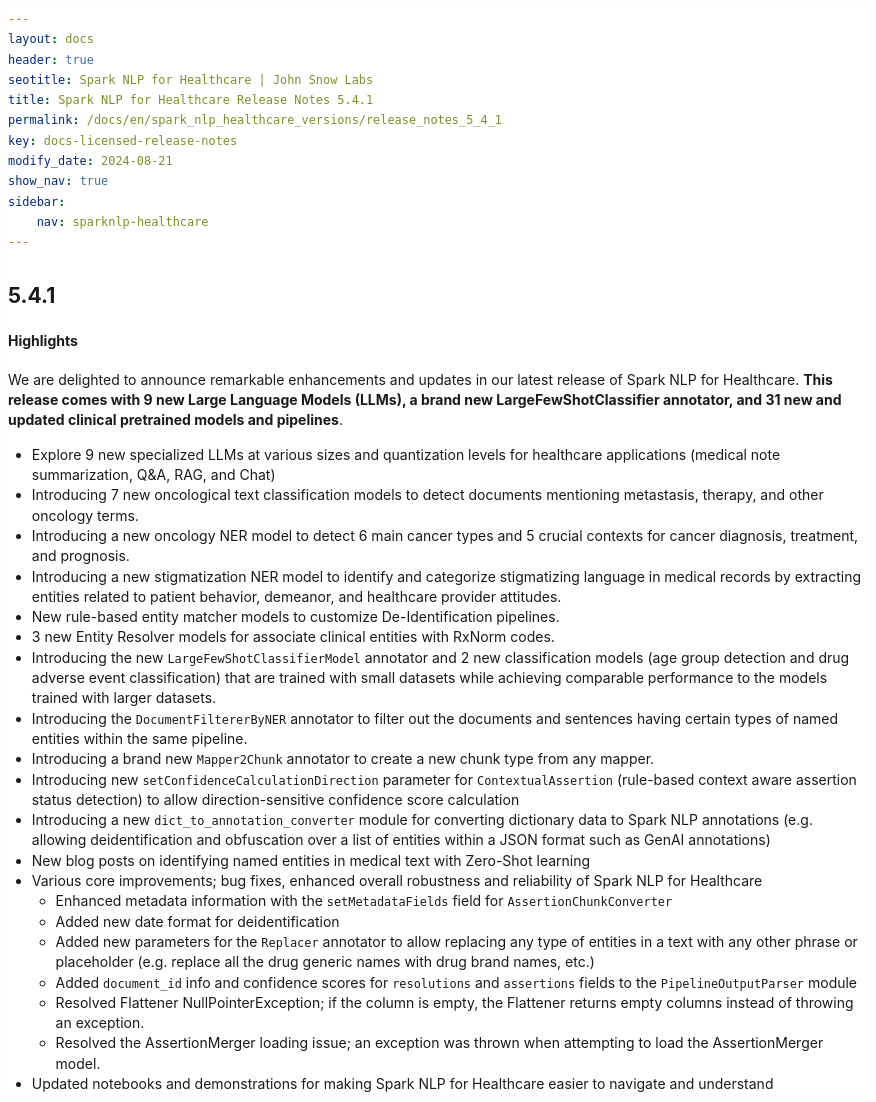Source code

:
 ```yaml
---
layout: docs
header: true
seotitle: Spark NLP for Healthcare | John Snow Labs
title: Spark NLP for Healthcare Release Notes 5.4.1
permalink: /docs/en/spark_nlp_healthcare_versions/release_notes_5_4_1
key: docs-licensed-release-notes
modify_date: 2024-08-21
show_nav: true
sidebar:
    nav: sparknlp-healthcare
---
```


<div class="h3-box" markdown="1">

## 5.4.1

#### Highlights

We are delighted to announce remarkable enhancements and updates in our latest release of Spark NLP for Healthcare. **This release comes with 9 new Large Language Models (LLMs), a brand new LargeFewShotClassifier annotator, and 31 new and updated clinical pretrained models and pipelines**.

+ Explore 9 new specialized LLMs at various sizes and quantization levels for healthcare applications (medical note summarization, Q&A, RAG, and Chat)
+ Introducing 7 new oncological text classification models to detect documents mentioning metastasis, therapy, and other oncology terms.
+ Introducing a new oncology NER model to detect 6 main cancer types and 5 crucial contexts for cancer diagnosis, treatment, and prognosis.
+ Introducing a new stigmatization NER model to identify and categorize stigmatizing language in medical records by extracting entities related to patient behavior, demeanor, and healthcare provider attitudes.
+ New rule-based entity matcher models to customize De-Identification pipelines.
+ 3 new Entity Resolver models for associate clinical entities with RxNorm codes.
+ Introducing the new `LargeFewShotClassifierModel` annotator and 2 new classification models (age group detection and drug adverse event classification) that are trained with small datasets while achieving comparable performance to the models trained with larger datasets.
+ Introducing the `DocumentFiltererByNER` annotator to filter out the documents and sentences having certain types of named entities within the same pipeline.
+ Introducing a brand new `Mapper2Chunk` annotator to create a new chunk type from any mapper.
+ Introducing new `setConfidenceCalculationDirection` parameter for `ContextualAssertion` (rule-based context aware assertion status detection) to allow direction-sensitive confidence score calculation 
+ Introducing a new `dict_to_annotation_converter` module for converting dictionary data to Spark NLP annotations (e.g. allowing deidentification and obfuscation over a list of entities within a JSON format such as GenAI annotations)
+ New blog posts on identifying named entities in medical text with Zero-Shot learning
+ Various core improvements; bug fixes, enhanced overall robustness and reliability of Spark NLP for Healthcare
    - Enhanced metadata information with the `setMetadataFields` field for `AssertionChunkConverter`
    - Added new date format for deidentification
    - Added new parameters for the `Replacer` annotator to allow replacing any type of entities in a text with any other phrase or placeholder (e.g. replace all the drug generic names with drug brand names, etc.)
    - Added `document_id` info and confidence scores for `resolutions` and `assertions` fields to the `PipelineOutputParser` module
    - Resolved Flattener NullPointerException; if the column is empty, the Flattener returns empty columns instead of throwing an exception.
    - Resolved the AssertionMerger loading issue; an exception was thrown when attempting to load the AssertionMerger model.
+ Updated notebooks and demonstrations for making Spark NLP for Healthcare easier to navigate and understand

================

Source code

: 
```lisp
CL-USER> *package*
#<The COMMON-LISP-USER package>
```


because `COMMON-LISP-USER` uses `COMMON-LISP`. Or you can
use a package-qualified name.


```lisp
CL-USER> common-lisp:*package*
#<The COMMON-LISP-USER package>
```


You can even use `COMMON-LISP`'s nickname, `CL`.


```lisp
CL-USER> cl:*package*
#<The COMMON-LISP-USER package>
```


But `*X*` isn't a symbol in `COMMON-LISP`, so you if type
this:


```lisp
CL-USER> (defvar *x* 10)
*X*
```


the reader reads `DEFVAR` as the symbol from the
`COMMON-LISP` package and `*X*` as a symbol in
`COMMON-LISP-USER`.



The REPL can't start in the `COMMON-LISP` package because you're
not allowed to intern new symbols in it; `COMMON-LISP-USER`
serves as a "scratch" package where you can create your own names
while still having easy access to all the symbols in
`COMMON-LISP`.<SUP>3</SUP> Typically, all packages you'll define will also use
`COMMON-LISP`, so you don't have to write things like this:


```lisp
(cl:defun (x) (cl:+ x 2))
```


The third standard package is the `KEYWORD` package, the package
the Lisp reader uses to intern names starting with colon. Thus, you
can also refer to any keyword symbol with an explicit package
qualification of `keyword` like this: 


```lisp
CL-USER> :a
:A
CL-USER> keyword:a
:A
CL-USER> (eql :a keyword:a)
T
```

================

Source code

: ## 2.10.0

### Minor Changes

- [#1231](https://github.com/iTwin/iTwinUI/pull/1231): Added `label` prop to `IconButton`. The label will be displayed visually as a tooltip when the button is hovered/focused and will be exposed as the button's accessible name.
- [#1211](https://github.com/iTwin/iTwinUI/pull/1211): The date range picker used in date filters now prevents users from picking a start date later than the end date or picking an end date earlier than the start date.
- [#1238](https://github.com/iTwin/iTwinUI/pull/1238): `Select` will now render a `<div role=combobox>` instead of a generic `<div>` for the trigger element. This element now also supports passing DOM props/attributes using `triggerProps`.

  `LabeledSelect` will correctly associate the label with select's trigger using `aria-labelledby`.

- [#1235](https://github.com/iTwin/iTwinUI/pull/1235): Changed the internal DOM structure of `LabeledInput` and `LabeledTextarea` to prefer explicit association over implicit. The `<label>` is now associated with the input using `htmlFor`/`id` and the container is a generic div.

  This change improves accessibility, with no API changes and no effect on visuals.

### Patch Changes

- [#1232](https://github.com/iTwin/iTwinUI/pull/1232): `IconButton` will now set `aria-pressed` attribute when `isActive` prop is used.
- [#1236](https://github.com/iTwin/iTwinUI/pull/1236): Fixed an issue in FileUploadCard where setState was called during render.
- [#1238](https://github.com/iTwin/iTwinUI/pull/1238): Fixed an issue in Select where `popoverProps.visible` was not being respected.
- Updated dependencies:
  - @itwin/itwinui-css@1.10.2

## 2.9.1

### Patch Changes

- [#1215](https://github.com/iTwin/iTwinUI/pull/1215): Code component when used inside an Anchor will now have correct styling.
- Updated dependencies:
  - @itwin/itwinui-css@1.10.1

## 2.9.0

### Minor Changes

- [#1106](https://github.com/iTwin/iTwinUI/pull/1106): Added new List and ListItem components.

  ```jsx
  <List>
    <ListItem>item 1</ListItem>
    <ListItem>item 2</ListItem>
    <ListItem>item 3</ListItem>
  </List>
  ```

================

[EXERCISE DESCRIPTION]
Keep only those lines of the records that hold "symbols", and return them.

[RESPONSE AREA]
not allowed to intern new symbols in it; `COMMON-LISP-USER`
while still having easy access to all the symbols in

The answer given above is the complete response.